= Beginning of Section =

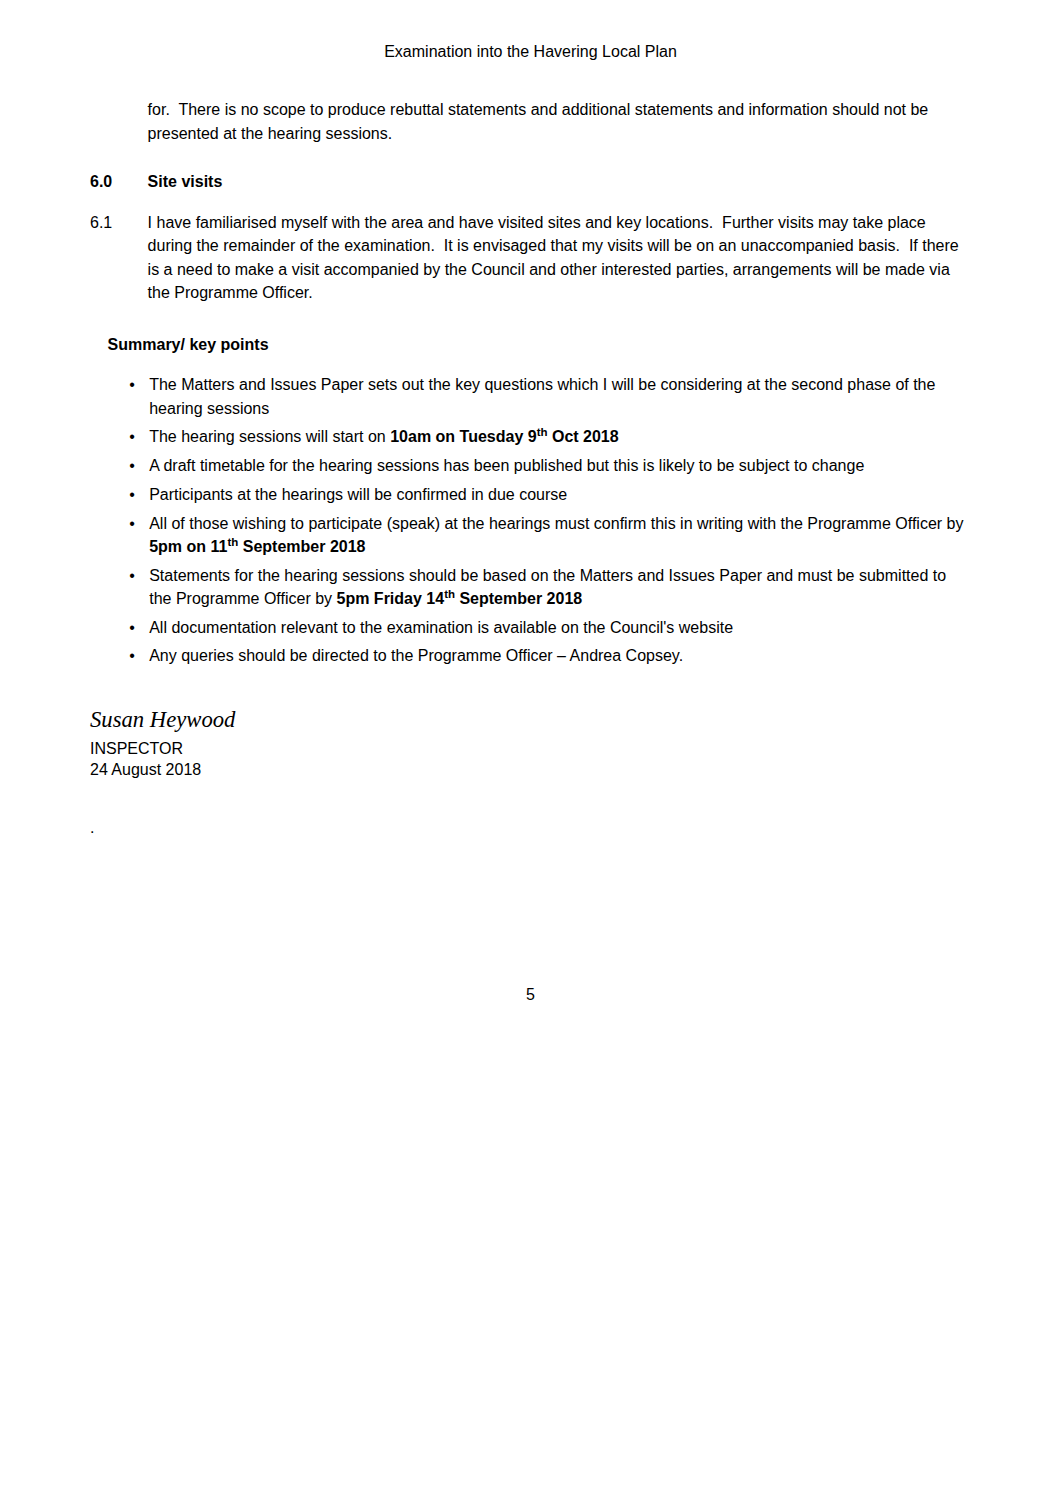Examination into the Havering Local Plan
for. There is no scope to produce rebuttal statements and additional statements and information should not be presented at the hearing sessions.
6.0 Site visits
6.1
I have familiarised myself with the area and have visited sites and key locations. Further visits may take place during the remainder of the examination. It is envisaged that my visits will be on an unaccompanied basis. If there is a need to make a visit accompanied by the Council and other interested parties, arrangements will be made via the Programme Officer.
Summary/ key points
The Matters and Issues Paper sets out the key questions which I will be considering at the second phase of the hearing sessions
The hearing sessions will start on 10am on Tuesday 9th Oct 2018
A draft timetable for the hearing sessions has been published but this is likely to be subject to change
Participants at the hearings will be confirmed in due course
All of those wishing to participate (speak) at the hearings must confirm this in writing with the Programme Officer by 5pm on 11th September 2018
Statements for the hearing sessions should be based on the Matters and Issues Paper and must be submitted to the Programme Officer by 5pm Friday 14th September 2018
All documentation relevant to the examination is available on the Council's website
Any queries should be directed to the Programme Officer – Andrea Copsey.
Susan Heywood
INSPECTOR
24 August 2018
.
5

= End of Section =

▶ _What to produce_: Repeat, character for character, the lines of the material above from the line with "for. There is" through the line with "Summary/ key points".

▶ _Answer section_:
for. There is no scope to produce rebuttal statements and additional statements and information should not be presented at the hearing sessions.
6.0 Site visits
6.1
I have familiarised myself with the area and have visited sites and key locations. Further visits may take place during the remainder of the examination. It is envisaged that my visits will be on an unaccompanied basis. If there is a need to make a visit accompanied by the Council and other interested parties, arrangements will be made via the Programme Officer.
Summary/ key points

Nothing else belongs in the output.